14 maggio 2018

V. VASILE, Il 68 a Palermo


“InTRASFORMAZIONE” (http://www.intrasformazione.com) è la Rivista di Storia delle Idee dell'omonimo Centro Studi palermitano. È patrocinata dall’Università degli Studi di Palermo e diretta da Piero Violante, politologo e musicologo, a lungo docente presso quella università e animatore in vari ruoli della vita culturale palermitana. 
Il I° numero del 2018, suo settimo anno, consultabile in rete, è assai ricco e contiene tra l'altro una sezione dedicata al Sessantotto nella capitale siciliana.
Nella sezione, aperta da un breve scritto di Violante (che non mancherò di “postare” e proporre anche in questo blog), compare la “memoria” di un giornalista palermitano, una colonna della grande “Unità”, Vincenzo Vasile, che nel titolo allude al più celebre incipit di Paul Nizan (Aden Arabia, 1931): “Avevo vent'anni, non permetterò a nessuno di dire che questa è la più bella età della vita”
A me – che qui la propongo – questa pagina pare intensa e ricca di risonanze, e non soltanto perché, tra tanti compagni e amici indimenticabili, evoca anche la mia partecipazione “canora” al Movimento, ma perché restituisce, vivi, stati d'animo e situazioni di cinquant'anni fa. (S.L.L.)

Sessantotto. Il Movimento a Palermo. Nizan aveva torto 

Vincenzo Vasile 


Lentini si affacciava sul corridoio, corrucciato. Al nostro passaggio faceva il gesto di mordersi la mano, e scherzava (siamo sicuri che scherzasse?): “Pazzi, siete pazzi”, anzi: paffi, fiete paffi , però si capiva che gli piacevamo. Come, a noi “matricole” di Filosofia che eravamo stati sin dal 1965 tra i primi ospiti - frequentanti e poi occupanti - della nuovissima palazzina rosa in fondo al viale delle Scienze (che ancora ci si ostinava a chiamare Parco d’Orléans, alla palermitana: "dorleàns", anziché "orleàn"), lui — il socialista riformista Giacinto Lentini, professore di s(f)ociologia — era assai simpatico.

• Istruzioni di lavoro:
**A.** Chi dirige la rivista «InTRASFORMAZIONE», secondo il testo sul Sessantotto a Palermo?
**B.** Ripeti il passo del testo sul Sessantotto a Palermo a partire da "Nella sezione, aperta" e fino a "cinquant'anni fa. (S.L.L.)".
**C.** Prosegui il ricordo del Sessantotto a Palermo dopo l'ultima frase riportata.

• Materiale di partenza:

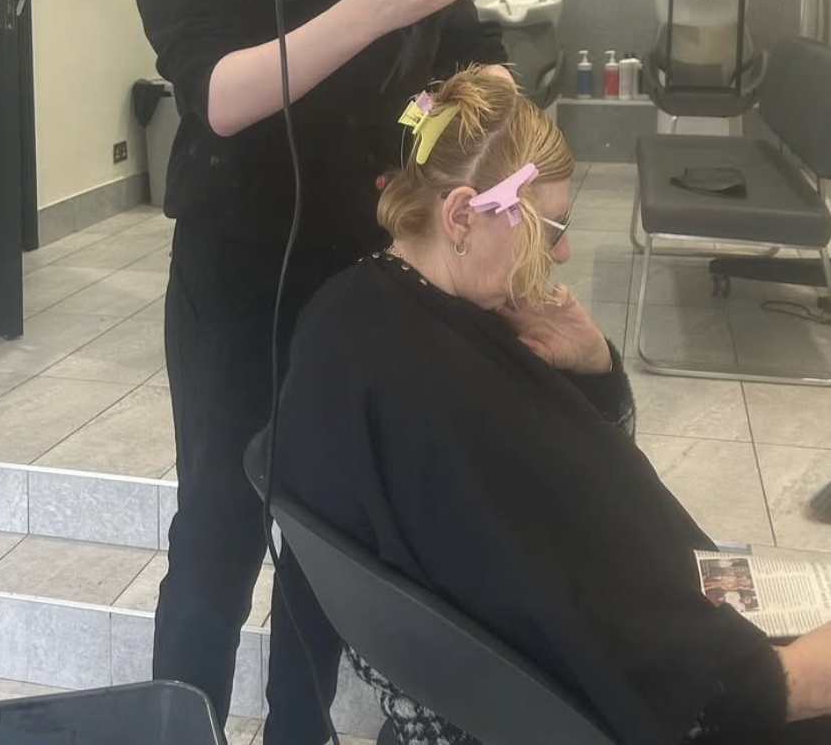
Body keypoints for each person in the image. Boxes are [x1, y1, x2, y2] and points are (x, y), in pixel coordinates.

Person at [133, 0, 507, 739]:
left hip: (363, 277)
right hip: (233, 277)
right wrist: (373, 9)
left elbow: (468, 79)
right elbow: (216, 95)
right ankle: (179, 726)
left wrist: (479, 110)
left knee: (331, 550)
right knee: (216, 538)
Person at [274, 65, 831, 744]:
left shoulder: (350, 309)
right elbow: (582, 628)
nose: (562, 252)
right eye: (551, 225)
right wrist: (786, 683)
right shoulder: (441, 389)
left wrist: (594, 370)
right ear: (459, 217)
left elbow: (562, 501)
==
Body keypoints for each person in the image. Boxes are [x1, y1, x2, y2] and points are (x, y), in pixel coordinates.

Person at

• Risposte punto per punto:
**A.** Piero Violante.

**B.**
Nella sezione, aperta da un breve scritto di Violante (che non mancherò di “postare” e proporre anche in questo blog), compare la “memoria” di un giornalista palermitano, una colonna della grande “Unità”, Vincenzo Vasile, che nel titolo allude al più celebre incipit di Paul Nizan (Aden Arabia, 1931): “Avevo vent'anni, non permetterò a nessuno di dire che questa è la più bella età della vita”
A me – che qui la propongo – questa pagina pare intensa e ricca di risonanze, e non soltanto perché, tra tanti compagni e amici indimenticabili, evoca anche la mia partecipazione “canora” al Movimento, ma perché restituisce, vivi, stati d'animo e situazioni di cinquant'anni fa. (S.L.L.)

**C.**
Ci spiegò, con le sue “s” sibilanti, che si poteva essere, o meglio: essere stati, liberali, comunisti fino al ’56 per la rivolta di Ungheria, e infine socialisti, “socialisti riformisti” - precisava - proprio come lui che, appena incaricato dell’insegnamento a Palermo, aveva trovato la Facoltà in preda ai bollori del Sessantotto. “La vostra fortuna siamo noi, i socialisti al governo con i democristiani. Sennò dopo la battaglia di Valle Giulia sareste già in galera, ma avete in sorte per compagni di banco tutti i numerosi figli del ministro dell’Interno. Una polizza di assicurazione: non vi sgombereranno mai con la polizia”.
In effetti, quasi ogni Facoltà dell’Università di Palermo, a quei tempi diffusa in più sedi sparse in mezza città, a via Archirafi, alla Centrale, ad Architettura, a Magistero, al Policlinico - vedeva tra gli studenti - secondo questa scherzosa leggenda diffusa dal nostro prof. preferito — almeno un figlio della cospicua prole del democristiano Franco Restivo. Che oltre ai figli Raffaele a Giurisprudenza, Lucia e Chiara a Lettere, Antonio in Fisica, allevava anche una maxipattuglia di allievi e assistenti nel suo Istituto di diritto pubblico, al secondo piano della “Centrale” di via Maqueda: e qui ricordo alla rinfusa tra quelli di sinistra più anziani Enzo Sellerio prima di diventare grande fotografo ed editore; e tra quelli di centro Sergio Mattarella, e i giovani (ma più vecchi di noi) Sergio D’Antoni e Vito Riggio, che con il Luigi Cocilovo erano i leader dell’Intesa (cioè in sostanza gli universitari democristiani). Leoluca Orlando, altro giurista dc, non me lo ricordo, ma ha sempre detto che studiava a Heidelberg in quel fatidico periodo di svolta.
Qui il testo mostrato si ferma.